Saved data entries
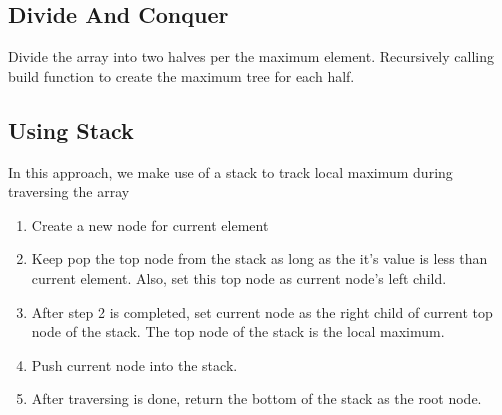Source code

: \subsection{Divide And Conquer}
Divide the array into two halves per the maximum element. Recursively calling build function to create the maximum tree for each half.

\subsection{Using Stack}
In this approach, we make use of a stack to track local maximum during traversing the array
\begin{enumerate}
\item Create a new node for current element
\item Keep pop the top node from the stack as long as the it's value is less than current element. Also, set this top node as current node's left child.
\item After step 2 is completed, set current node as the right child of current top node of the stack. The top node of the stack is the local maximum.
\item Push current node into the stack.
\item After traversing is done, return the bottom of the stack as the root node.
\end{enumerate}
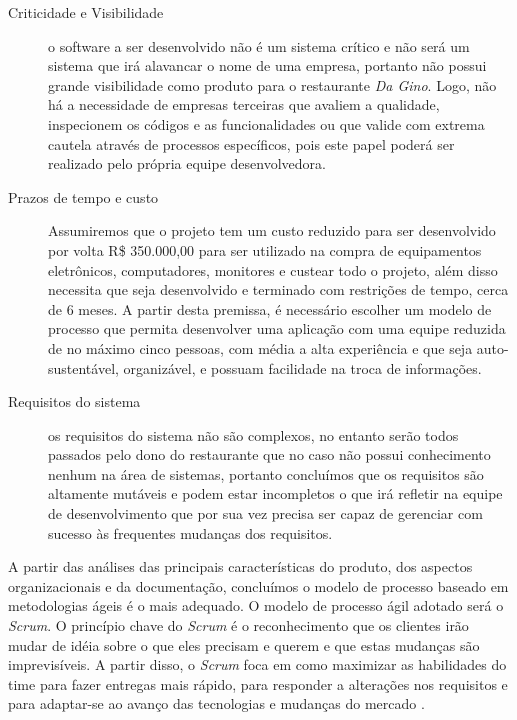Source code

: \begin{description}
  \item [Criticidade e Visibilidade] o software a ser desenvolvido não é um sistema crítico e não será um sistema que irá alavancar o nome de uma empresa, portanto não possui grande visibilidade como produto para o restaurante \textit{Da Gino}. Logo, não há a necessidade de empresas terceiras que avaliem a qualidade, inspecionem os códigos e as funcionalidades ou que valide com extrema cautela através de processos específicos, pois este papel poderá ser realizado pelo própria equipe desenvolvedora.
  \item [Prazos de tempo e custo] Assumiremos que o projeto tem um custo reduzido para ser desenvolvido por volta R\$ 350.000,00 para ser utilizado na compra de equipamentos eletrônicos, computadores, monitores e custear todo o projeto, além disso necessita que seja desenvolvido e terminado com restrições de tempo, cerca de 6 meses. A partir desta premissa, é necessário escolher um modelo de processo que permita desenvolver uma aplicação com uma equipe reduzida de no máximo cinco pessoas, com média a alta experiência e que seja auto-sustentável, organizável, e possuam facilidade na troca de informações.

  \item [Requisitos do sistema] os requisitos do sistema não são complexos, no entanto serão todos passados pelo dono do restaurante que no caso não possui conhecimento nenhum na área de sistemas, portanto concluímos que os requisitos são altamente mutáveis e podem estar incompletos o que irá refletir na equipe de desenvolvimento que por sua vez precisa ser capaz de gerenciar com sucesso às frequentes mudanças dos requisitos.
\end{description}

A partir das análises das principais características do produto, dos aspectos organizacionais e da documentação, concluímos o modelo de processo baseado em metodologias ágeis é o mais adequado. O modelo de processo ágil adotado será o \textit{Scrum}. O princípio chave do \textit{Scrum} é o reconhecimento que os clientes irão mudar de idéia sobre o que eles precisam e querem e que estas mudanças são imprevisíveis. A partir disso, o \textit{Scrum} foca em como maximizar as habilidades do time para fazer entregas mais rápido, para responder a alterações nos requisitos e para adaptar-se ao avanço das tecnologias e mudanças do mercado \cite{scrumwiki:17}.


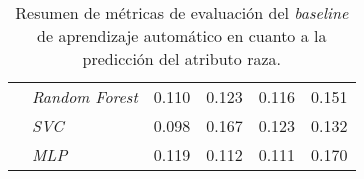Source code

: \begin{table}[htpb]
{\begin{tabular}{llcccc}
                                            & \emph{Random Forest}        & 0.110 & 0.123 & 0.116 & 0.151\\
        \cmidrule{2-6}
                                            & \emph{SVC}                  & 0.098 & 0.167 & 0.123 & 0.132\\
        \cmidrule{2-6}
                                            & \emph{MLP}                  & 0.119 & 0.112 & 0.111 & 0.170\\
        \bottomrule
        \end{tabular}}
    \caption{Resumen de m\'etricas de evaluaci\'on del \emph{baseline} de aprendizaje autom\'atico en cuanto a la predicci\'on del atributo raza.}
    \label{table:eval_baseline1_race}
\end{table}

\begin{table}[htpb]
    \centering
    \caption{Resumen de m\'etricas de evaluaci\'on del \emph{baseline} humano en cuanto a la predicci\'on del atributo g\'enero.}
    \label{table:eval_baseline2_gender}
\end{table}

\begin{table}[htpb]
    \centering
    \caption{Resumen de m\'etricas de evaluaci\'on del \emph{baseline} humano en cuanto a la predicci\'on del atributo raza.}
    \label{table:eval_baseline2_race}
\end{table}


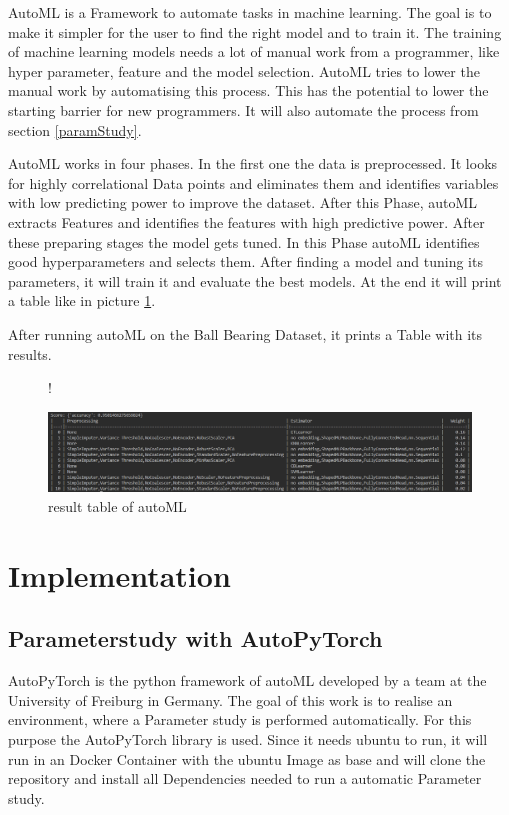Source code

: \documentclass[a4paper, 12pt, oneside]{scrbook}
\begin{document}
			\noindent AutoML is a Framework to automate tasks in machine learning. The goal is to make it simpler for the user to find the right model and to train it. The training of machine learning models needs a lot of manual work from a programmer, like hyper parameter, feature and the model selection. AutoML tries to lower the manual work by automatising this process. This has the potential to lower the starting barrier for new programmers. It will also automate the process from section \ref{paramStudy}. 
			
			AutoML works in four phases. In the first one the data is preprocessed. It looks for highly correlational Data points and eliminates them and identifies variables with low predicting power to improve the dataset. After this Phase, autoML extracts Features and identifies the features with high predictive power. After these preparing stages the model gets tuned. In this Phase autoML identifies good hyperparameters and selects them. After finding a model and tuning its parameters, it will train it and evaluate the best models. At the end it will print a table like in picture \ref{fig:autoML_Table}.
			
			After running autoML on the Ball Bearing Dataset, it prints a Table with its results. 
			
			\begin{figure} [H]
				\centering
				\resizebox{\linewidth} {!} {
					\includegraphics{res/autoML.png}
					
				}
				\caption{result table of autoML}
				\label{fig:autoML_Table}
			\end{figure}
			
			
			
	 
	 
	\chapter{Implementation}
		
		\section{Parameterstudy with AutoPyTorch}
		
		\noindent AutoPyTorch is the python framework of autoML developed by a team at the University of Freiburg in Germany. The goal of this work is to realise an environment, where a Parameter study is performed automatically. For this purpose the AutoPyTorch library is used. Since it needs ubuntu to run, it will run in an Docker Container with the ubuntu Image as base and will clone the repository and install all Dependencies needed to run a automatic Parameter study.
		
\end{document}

### WORK TASK
Would you retype all the lines shown above, exactly as written and without any picture?

### SOLVED PROBLEM
Source code

: \subsection{Divide And Conquer}
Divide the array into two halves per the maximum element. Recursively calling build function to create the maximum tree for each half.

\subsection{Using Stack}
In this approach, we make use of a stack to track local maximum during traversing the array
\begin{enumerate}
\item Create a new node for current element
\item Keep pop the top node from the stack as long as the it's value is less than current element. Also, set this top node as current node's left child.
\item After step 2 is completed, set current node as the right child of current top node of the stack. The top node of the stack is the local maximum.
\item Push current node into the stack.
\item After traversing is done, return the bottom of the stack as the root node.
\end{enumerate}
Source code

: \begin{description}
  \item [Criticidade e Visibilidade] o software a ser desenvolvido não é um sistema crítico e não será um sistema que irá alavancar o nome de uma empresa, portanto não possui grande visibilidade como produto para o restaurante \textit{Da Gino}. Logo, não há a necessidade de empresas terceiras que avaliem a qualidade, inspecionem os códigos e as funcionalidades ou que valide com extrema cautela através de processos específicos, pois este papel poderá ser realizado pelo própria equipe desenvolvedora.
  \item [Prazos de tempo e custo] Assumiremos que o projeto tem um custo reduzido para ser desenvolvido por volta R\$ 350.000,00 para ser utilizado na compra de equipamentos eletrônicos, computadores, monitores e custear todo o projeto, além disso necessita que seja desenvolvido e terminado com restrições de tempo, cerca de 6 meses. A partir desta premissa, é necessário escolher um modelo de processo que permita desenvolver uma aplicação com uma equipe reduzida de no máximo cinco pessoas, com média a alta experiência e que seja auto-sustentável, organizável, e possuam facilidade na troca de informações.

  \item [Requisitos do sistema] os requisitos do sistema não são complexos, no entanto serão todos passados pelo dono do restaurante que no caso não possui conhecimento nenhum na área de sistemas, portanto concluímos que os requisitos são altamente mutáveis e podem estar incompletos o que irá refletir na equipe de desenvolvimento que por sua vez precisa ser capaz de gerenciar com sucesso às frequentes mudanças dos requisitos.
\end{description}

A partir das análises das principais características do produto, dos aspectos organizacionais e da documentação, concluímos o modelo de processo baseado em metodologias ágeis é o mais adequado. O modelo de processo ágil adotado será o \textit{Scrum}. O princípio chave do \textit{Scrum} é o reconhecimento que os clientes irão mudar de idéia sobre o que eles precisam e querem e que estas mudanças são imprevisíveis. A partir disso, o \textit{Scrum} foca em como maximizar as habilidades do time para fazer entregas mais rápido, para responder a alterações nos requisitos e para adaptar-se ao avanço das tecnologias e mudanças do mercado \cite{scrumwiki:17}.


Source code

: \begin{table}[htpb]
{\begin{tabular}{llcccc}
                                            & \emph{Random Forest}        & 0.110 & 0.123 & 0.116 & 0.151\\
        \cmidrule{2-6}
                                            & \emph{SVC}                  & 0.098 & 0.167 & 0.123 & 0.132\\
        \cmidrule{2-6}
                                            & \emph{MLP}                  & 0.119 & 0.112 & 0.111 & 0.170\\
        \bottomrule
        \end{tabular}}
    \caption{Resumen de m\'etricas de evaluaci\'on del \emph{baseline} de aprendizaje autom\'atico en cuanto a la predicci\'on del atributo raza.}
    \label{table:eval_baseline1_race}
\end{table}

\begin{table}[htpb]
    \centering
    \caption{Resumen de m\'etricas de evaluaci\'on del \emph{baseline} humano en cuanto a la predicci\'on del atributo g\'enero.}
    \label{table:eval_baseline2_gender}
\end{table}

\begin{table}[htpb]
    \centering
    \caption{Resumen de m\'etricas de evaluaci\'on del \emph{baseline} humano en cuanto a la predicci\'on del atributo raza.}
    \label{table:eval_baseline2_race}
\end{table}


Source code

: \documentclass[a4paper, 12pt, oneside]{scrbook}
\begin{document}
			\noindent AutoML is a Framework to automate tasks in machine learning. The goal is to make it simpler for the user to find the right model and to train it. The training of machine learning models needs a lot of manual work from a programmer, like hyper parameter, feature and the model selection. AutoML tries to lower the manual work by automatising this process. This has the potential to lower the starting barrier for new programmers. It will also automate the process from section \ref{paramStudy}. 
			
			AutoML works in four phases. In the first one the data is preprocessed. It looks for highly correlational Data points and eliminates them and identifies variables with low predicting power to improve the dataset. After this Phase, autoML extracts Features and identifies the features with high predictive power. After these preparing stages the model gets tuned. In this Phase autoML identifies good hyperparameters and selects them. After finding a model and tuning its parameters, it will train it and evaluate the best models. At the end it will print a table like in picture \ref{fig:autoML_Table}.
			
			After running autoML on the Ball Bearing Dataset, it prints a Table with its results. 
			
			\begin{figure} [H]
				\centering
				\resizebox{\linewidth} {!} {
					\includegraphics{res/autoML.png}
					
				}
				\caption{result table of autoML}
				\label{fig:autoML_Table}
			\end{figure}
			
			
			
	 
	 
	\chapter{Implementation}
		
		\section{Parameterstudy with AutoPyTorch}
		
		\noindent AutoPyTorch is the python framework of autoML developed by a team at the University of Freiburg in Germany. The goal of this work is to realise an environment, where a Parameter study is performed automatically. For this purpose the AutoPyTorch library is used. Since it needs ubuntu to run, it will run in an Docker Container with the ubuntu Image as base and will clone the repository and install all Dependencies needed to run a automatic Parameter study.
		
\end{document}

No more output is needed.